Fresh off the CEDIA Expo 2021 in Indianapolis, the custom electronics industry is set to close out the year. And as the calendar turns, the Custom Electronic Design and Integration Association (CEDIA) and the Consumer Technology Association (CTA) have teamed up to offer system integrators their newly finalized CEDIA/CTA-RP28 HDMI System Design and Verification Recommended Practice guide, which offers important guidelines for any system deploying HDMI 2.1.
Authored by the CEDIA/CTA R10 Residential Systems Committee, working group three (WG3), which includes group chair Joel Silver, CEO and lead developer, Imaging Science Foundation, along with co-chair Jason Dustal, AV Pro Global Holdings; sub-committee members Matt Murray, AV Pro Global Holdings, Christian Wolff, Dolby, Roger Dressler, RWD Consulting, Rob Sabin, Projector Central, Kevin Iselli, Crestron Plano, and staff contributors David Meyer of CEDIA and Walt Zerbe of CEDIA, the guide is designed to provide the market with all of the necessary information to design, install and troubleshoot HDMI-based systems.
Taking some time to explain the guide Silver, Dustal and Value Electronics president and founder Robert Zohn, recently joined the CE Pro Podcast to outline the importance of the HDMI 2.1 standard, and why integrators need to familiarize themselves with the protocol.
CEDIA/CTA-RP28 HDMI 2.1 Best Practices Guide Summarized
To say the CEDIA/CTA-RP28 guide is comprehensive would be an understatement.

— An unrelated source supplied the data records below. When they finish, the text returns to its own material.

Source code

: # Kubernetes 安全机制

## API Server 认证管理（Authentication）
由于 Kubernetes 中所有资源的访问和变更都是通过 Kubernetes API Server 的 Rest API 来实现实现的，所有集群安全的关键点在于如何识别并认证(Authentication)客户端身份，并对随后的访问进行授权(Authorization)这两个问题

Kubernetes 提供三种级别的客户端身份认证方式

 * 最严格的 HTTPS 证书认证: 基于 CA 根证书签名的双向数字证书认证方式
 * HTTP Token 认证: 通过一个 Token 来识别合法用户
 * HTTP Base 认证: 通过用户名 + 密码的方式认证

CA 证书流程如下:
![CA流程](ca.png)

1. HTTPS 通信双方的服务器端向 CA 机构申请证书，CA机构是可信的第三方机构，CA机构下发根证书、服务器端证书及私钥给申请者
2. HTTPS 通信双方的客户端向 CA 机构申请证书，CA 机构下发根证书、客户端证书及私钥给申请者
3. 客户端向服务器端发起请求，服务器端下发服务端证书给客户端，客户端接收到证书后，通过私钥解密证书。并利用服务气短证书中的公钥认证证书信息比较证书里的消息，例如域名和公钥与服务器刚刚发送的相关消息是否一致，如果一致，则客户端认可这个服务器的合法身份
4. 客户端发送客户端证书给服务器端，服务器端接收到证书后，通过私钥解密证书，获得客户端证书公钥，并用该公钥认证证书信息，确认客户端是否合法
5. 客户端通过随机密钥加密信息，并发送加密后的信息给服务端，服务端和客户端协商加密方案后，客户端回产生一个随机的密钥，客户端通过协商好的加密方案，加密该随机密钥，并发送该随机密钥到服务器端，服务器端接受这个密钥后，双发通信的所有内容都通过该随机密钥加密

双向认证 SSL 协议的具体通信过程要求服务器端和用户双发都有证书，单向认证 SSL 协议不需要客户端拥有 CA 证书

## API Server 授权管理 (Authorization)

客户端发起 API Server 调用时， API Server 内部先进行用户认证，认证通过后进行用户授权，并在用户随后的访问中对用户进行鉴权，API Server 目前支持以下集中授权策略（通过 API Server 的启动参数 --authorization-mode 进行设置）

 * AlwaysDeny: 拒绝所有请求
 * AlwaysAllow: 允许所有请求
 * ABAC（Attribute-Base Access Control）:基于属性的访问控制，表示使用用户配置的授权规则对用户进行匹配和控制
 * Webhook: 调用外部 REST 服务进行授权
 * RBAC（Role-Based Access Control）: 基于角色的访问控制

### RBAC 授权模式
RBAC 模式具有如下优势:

The guide, which is available here, is a 69-page document that details commonly used glossary terms, along with system devices, connectivity, functions, HDMI system bandwidth, verification procedures, and troubleshooting.
Providing an example of just how much work went into the development of the guide, Silver recalled that when the group was putting the glossary together an IEEE engineer kept using a term the committee was unfamiliar with, but after questioning the IEEE Engineer explained to Silver that people would see this term so it was important the term be used in the guide.
“So, we ended up canceling the glossary because someone would tell us well, I’ve got to assert and de-assert the system, and I said, ‘excuse me assert, de-assert, what are you talking about … they go connect and disconnect,’ I said why don’t you call it connect and disconnect,” says Silver.
“They said well the engineering term isn’t your readers are going to see this from time to time on an HDMI Doc I said, ‘you’ve got your own language—that’s right it’s a standards language for HDMI, well Our job is to translate that to someone in the field.”
Getting a dealer’s perspective on the importance of HDMI 2.1 and the CEDIA/CTA-RP28 HDMI System Design and Verification Recommended Practice guide, Zohn says the document helps integrators to install reliable systems that perform equally well with all of the various formats in use in the home AV market.
“And then you’ll have a trouble-free system so that’s one of the reasons, the other [reason] is you want to see the full dynamic tonal range, you want to see 100% of the color volume,” comments Zohn.
“You’re not going to see that unless we have a fully compliant system so for you to have all the emotion that these filmmakers put into the content for you to see their intent in your home.”
Later in the conversation the topic of fiber optic cabling and the benefits it provides as a future proofing infrastructure solution came up, including its ability to support next-generation formats, including 4K at 120Hz.
Silver pointed out that sports will benefit the most from 4K at 120Hz and higher refresh rates such as 120Hz are where homeowners and AV enthusiasts will see a noticeably better picture. Through these rapidly occurring developments in the home market, Silver says that home theater has surpassed the performance of commercial cinemas.